Pictured here is an image from the piece of a forged Moche portrait vessel. What about other potentially forged antiquities? Stanish argues in the piece:

The wealthier collector who up to now has been laughing about the naive folks who buy on eBay is in for a surprise, too: those dealers that provide private sales are some of the forgers’ best customers, knowingly or otherwise. In fact, the workshops reserve their “finest” pieces for collectors using the same backdoor channels as before, but now with a much higher profit margin because they are selling fakes. As a former curator myself, I know that an embarrassingly high percentage of objects in our museums are forgeries. What fools the curator also fools the collector.
From the professional’s point of view, there are really three kinds of “antiquities” on eBay. About 30 percent are obvious fakes or tourist art that can be detected by looking at the pictures, even the fuzzy ones. These are easy to pick out because they are not intentional reproductions, but simple pieces manufactured for tourists and sold as such. The creators of these pieces mix up iconography and choose colors and shapes for visual effect. Such objects are clearly not ancient.

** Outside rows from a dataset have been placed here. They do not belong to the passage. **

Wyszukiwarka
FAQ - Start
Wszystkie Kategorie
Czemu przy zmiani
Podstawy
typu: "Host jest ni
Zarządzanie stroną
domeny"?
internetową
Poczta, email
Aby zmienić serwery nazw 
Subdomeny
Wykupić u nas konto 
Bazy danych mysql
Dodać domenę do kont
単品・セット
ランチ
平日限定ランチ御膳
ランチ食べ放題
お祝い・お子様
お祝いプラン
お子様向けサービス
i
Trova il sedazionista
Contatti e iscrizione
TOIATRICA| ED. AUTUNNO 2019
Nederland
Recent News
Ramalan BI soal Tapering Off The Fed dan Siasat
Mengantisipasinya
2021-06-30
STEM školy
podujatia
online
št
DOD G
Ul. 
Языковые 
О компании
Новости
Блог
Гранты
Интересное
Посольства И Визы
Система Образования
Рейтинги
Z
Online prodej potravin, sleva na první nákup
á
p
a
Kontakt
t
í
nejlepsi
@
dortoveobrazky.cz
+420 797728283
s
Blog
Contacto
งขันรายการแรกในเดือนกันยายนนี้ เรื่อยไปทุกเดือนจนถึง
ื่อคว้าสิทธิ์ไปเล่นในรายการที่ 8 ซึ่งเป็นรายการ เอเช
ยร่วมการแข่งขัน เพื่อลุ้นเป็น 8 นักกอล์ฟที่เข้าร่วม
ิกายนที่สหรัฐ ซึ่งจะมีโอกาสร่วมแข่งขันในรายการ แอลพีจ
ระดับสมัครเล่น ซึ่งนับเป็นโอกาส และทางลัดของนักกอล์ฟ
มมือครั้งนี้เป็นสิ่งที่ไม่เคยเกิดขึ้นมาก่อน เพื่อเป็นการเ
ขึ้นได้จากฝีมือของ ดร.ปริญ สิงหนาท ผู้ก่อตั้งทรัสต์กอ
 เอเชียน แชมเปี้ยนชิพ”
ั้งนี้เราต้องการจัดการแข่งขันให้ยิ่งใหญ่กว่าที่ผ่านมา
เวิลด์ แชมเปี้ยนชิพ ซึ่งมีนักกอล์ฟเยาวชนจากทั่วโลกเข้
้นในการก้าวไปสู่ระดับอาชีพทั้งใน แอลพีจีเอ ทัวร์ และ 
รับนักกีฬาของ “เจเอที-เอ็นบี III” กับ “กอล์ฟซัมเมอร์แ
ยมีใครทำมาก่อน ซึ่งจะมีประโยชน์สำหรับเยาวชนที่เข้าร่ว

Another five percent or so are probably real, while the rest are in the ambiguous category of “I would have to hold it in my hand to be able to make an informed decision.” This latter category has grown fast.

This isn’t an isolated problem. Consider the Getty Kouros, the Bolton forgers, and the others we do not yet know about.

One intriguing idea which struck me as I read the piece is how perhaps the demand for antiquities can be appropriately shifted to purchasing modern recreations. Rather than insist on buying an authentic “antiquity” a better model perhaps would be if buyers purchase modern recreations—which might be considered unique works of art in their own right. Many of these forgeries are similar in many respects to the “real” thing. As Stanish argues “I know . . . of one fellow who makes grass-tempered reproductions of a 2,000-year-old pottery style. Having worked on archaeological projects for years, he learned to get the grass for his fakes from ancient middens near his house. If fired properly, and if the organic residue in one of his pots were carbon dated, it would appear to be a very old piece indeed.”